How might climate change impact condo standards


How might climate change impact condo standards going forward?

The negative effects of climate change have become more apparent over time. As a result, building standards have shifted to prepare for events such as floods, extreme heat, wildfires, and more, which come with a host of issues on their own. These issues include from deterioration of external cladding, loss of concrete durability, melting asphalt, and termites, and will only get worse as global warming persists. How can building standards, particularly that of condos, adapt to help prevent these negative effects?

Building for future proofing

Future proofing can extend a building’s life span against climate change. The future proofing of buildings aims to maximize the whole-life value in the face of unpredictable, ongoing change through an assessment process. It’s important that buildings not only be flexible and resilient to climate change, they also need to be energy efficient, responsive to technology, and catered to the changing population and social needs of the public.

Take St. Paul’s Hospital in Vancouver, for example: the hospital and health campus has been designed to withstand any flooding caused by rising sea levels in the future. This will not only ensure that the facility is prepared for what might come in the next 30 years, but also that the hospital will still be functional after a flood. Metropolitan cities like Vancouver can be prone to floods, and with global warming continuing to be an issue, it’s best to construct buildings so they combat any risks.
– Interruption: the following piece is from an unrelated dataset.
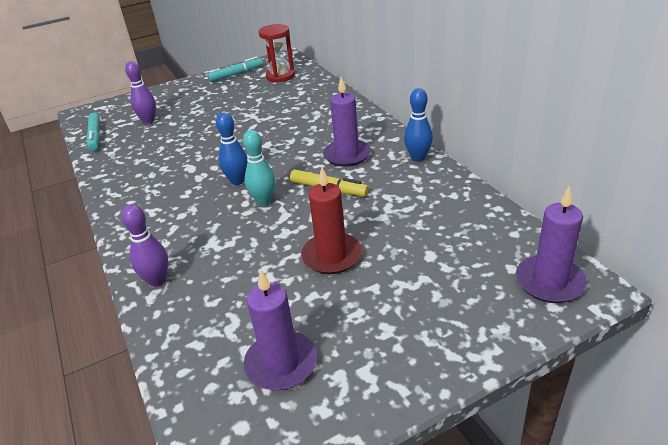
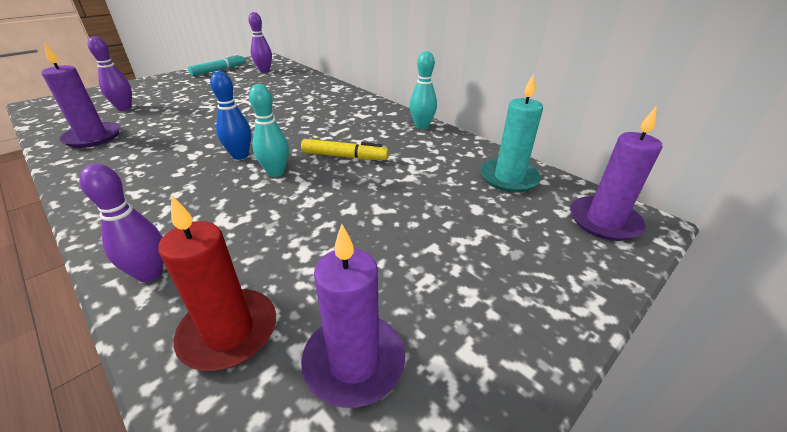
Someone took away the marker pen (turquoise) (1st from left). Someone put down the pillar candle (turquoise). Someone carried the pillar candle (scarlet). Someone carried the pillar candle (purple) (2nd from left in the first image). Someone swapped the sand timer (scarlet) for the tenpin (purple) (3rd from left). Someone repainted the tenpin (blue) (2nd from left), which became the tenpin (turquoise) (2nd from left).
How are condos and apartments affected?

Climate change experts predict an increase in heavy rainfall and storms, which increases the risk of flash flooding and can lead to issues with basements and parking garages. This also results in storm power outages that can be costly, as condos would need to rent a generator on short notice to ensure power for its residents. As well, although modern condos are typically designed to withstand movement from high winds, older units need to be regularly inspected to ensure they are prepared for extremes.
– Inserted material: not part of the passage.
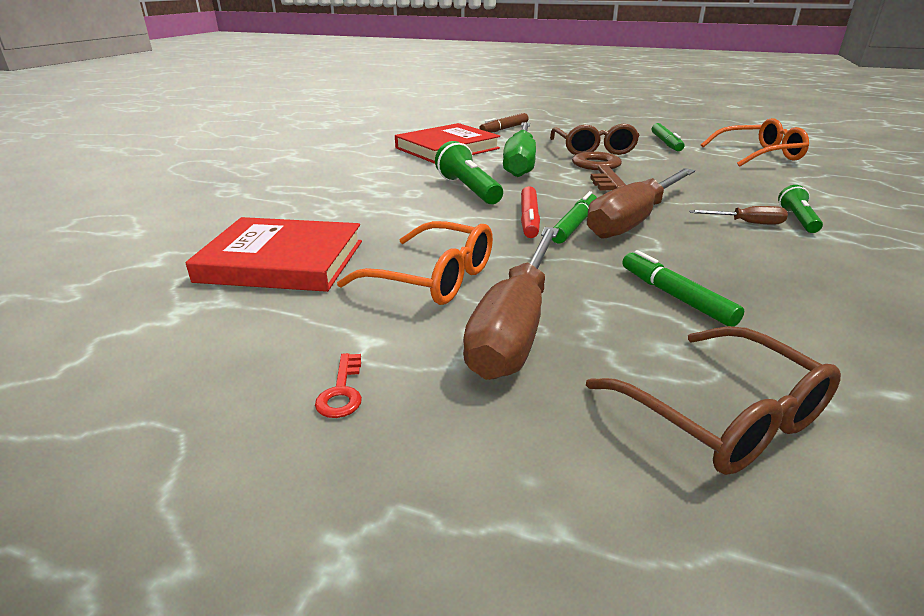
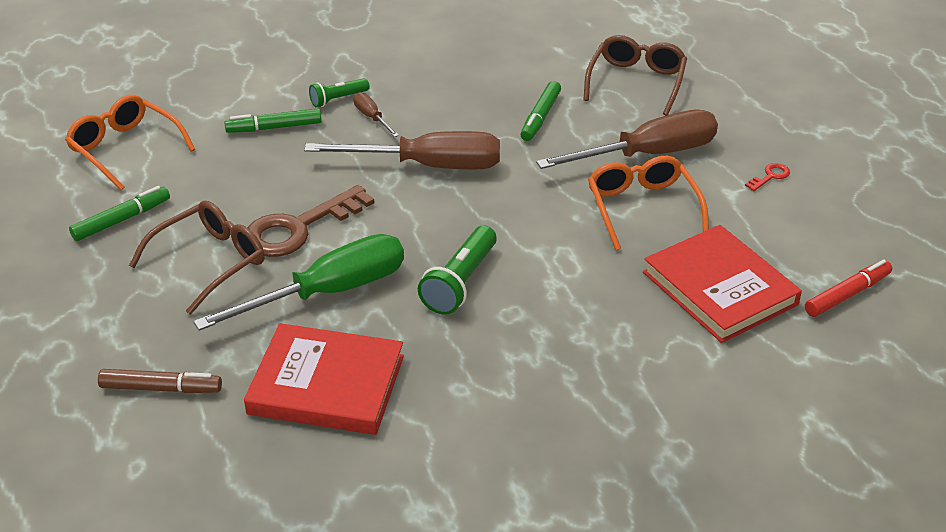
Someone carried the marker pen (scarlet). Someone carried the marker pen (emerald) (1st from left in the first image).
Not only that, some apartments and condos in have recently become too hot to live in due to extreme heat, and future summers are predicted to get hotter still. Several factors can contribute to this, including glass windows, which promote solar heat gain and create heavy energy demand by causing A/C units to continuously run. This means that the chiller units inside these buildings may have to be replaced or repaired more often.

Heat can also negatively affect building materials and any ultraviolet damage can alter the look of cladding, which then increases the risk of expensive repairs. As Dr. Blair Feltmate, professor and head of the Intact Centre on Climate Adaptation at the University of Waterloo states, any condo corporation would be well advised to put measures in place to mitigate and anticipate extreme weather events.

Who’s leading the charge?

The insurance industry has begun to respond as the risk of climate related claims rise. According to Kia Javanmardian, senior partner at McKinsey & Company, executives at insurance companies can and should work in partnership with one another and the public sector to prevent any risks. He states,

“What is the future policy that will help shape how risk is built up? Just a simple example of building codes, where and how to build for resiliency so we don’t keep falling into the same trap, is a massive opportunity for the industry and one that will require cooperation.”

While climate change is only one factor causing premiums to rise, the preventative measures property owners take to mitigate the effects could reduce the number and severity of claims that would go on their loss record. The pressure to address rising insurance premiums may be the driving factor to impose stricter building codes that consider climate change in the future, both the causes and the effects.